- Born: January 1976 (age 50) Crewe, Cheshire, England
- Genres: Indie
- Instruments: Vocals, bass guitar
- Years active: 1999–present
- Labels: Fiction Records (UK) Parlophone (UK) Astralwerks (US) Bow Music
- Formerly of: Athlete

= Carey Willetts =

English musician

Carey Willetts (born January 1976 in Crewe, Cheshire, England) is an English musician, songwriter and producer. He has released work under the name "Boxes", and was the bassist in the English indie band Athlete, with whom he has won an Ivor Novello Award for the track "Wires".

==Biography==
Carey Willetts and his former band Athlete released four studio albums. These are Vehicles and Animals in 2003, which was nominated for a Mercury Music Prize award; Tourist in 2005, which reached number one in the UK Album Charts in its first week and included the band's highest charting song "Wires" at number four in the UK Singles Chart; Beyond the Neighbourhood in 2007; and Black Swan (2009). In 2012, he released his first solo album Stickers. Athlete split in 2013, but no confirmation of this was made until 2015, when frontman Joel Pott cited that the band had “ended”.

Willetts hinted in 2012 that the band were considering to split, when he noted that it was three years since they last released an album, as previously the band would release a new album every two years instead. Indeed, a year later the band released a singles compilation and then went on tour, before being dormant ever since.

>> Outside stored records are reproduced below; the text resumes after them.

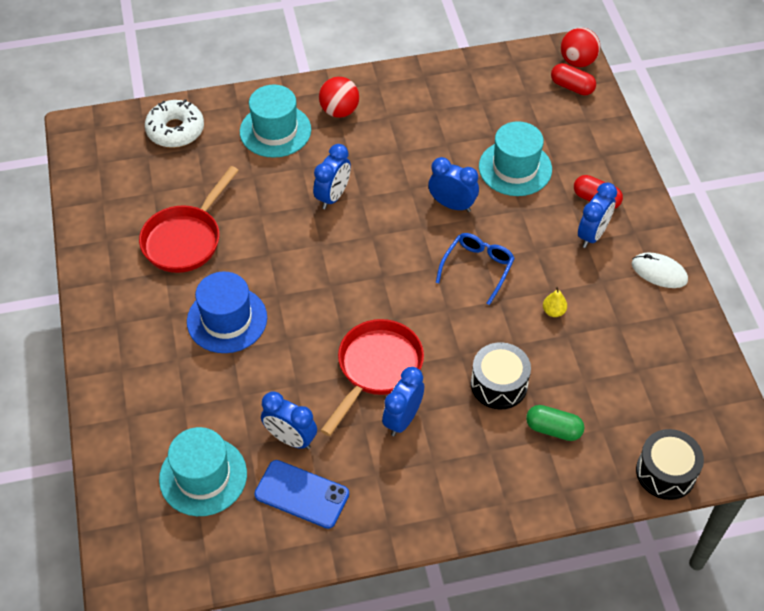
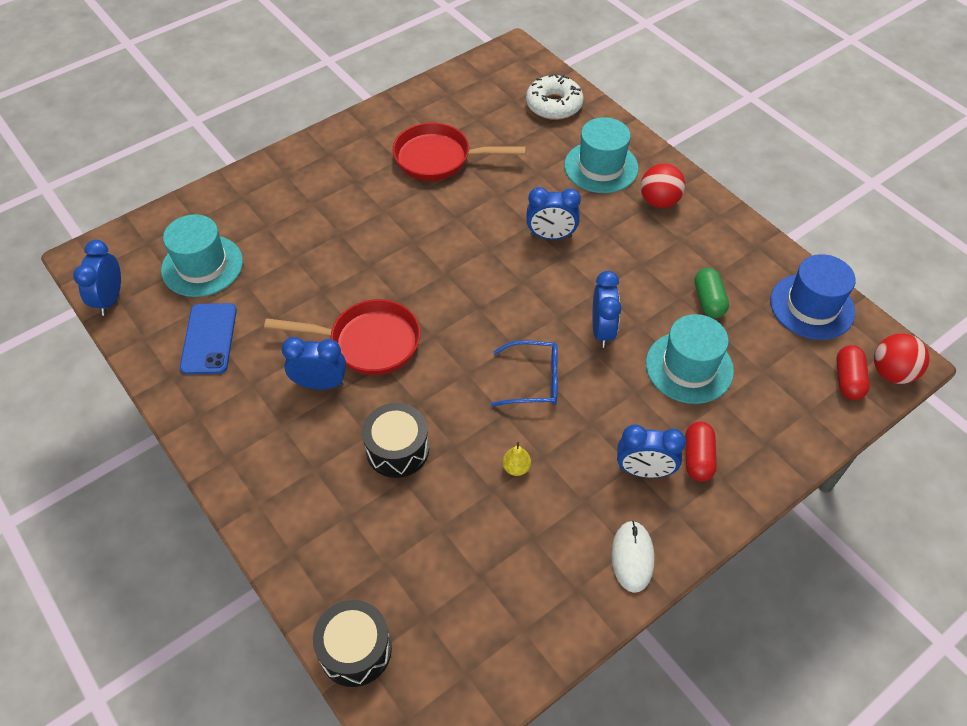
camera: 65 degrees right, 0 degrees up
blue hat [187,271,267,353] -> blue hat moved to [770,254,856,340]
blue clock [261,391,317,449] -> blue clock moved to [73,240,121,316]
green capsule [526,405,584,441] -> green capsule moved to [694,268,729,318]

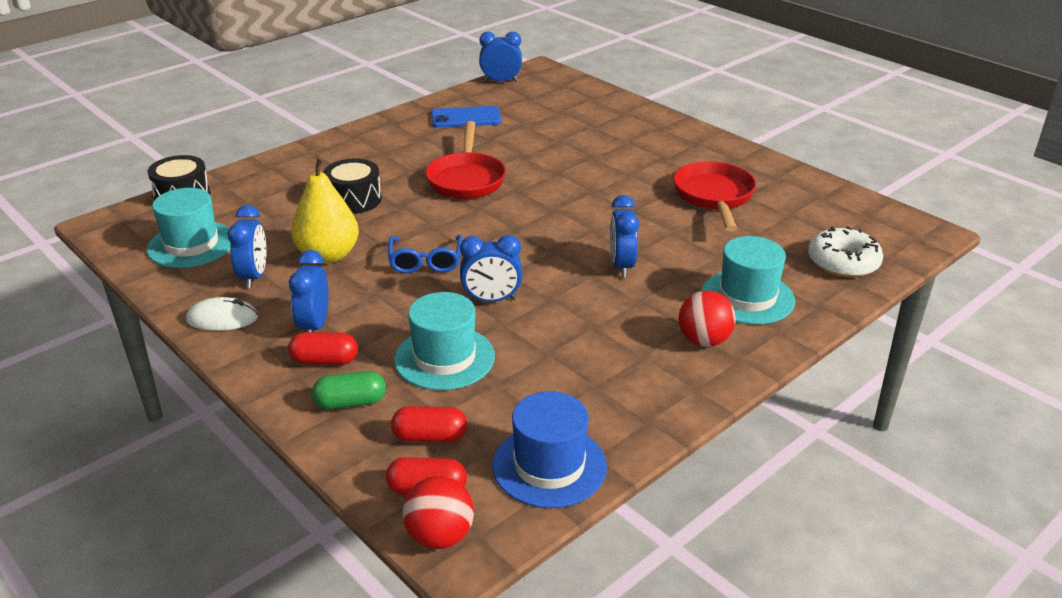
camera: 85 degrees right, 20 degrees down
turquoise hat [161,214,243,297] -> turquoise hat moved to [147,188,231,268]
blue clock [282,337,346,390] -> blue clock moved to [228,205,266,288]
yellow pear [503,442,531,476] -> yellow pear [291,157,359,264], size x2.47
green capsule [694,268,729,318] -> green capsule moved to [312,371,386,409]
none -> red capsule [391,406,467,442]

==Songwriting and producing==
Whilst Athlete and Boxes are both on permanent hiatus, Carey has been writing and producing artists including Ed Struijlaart, Amber Run, Passport To Stockholm, Tom Speight, RedFaces, Lilla Vargen, Kingfishr, Dermot Kennedy and Freya Ridings. Carey was shortlisted as Breakthrough Producer Of The Year at the MPG 2020 Awards.

==Boxes Blend whisky==
In 2012 Carey in partnership with Master of Malt produced a blended malt whisky called 'Boxes Blend' to celebrate the launch of his debut solo album Stickers.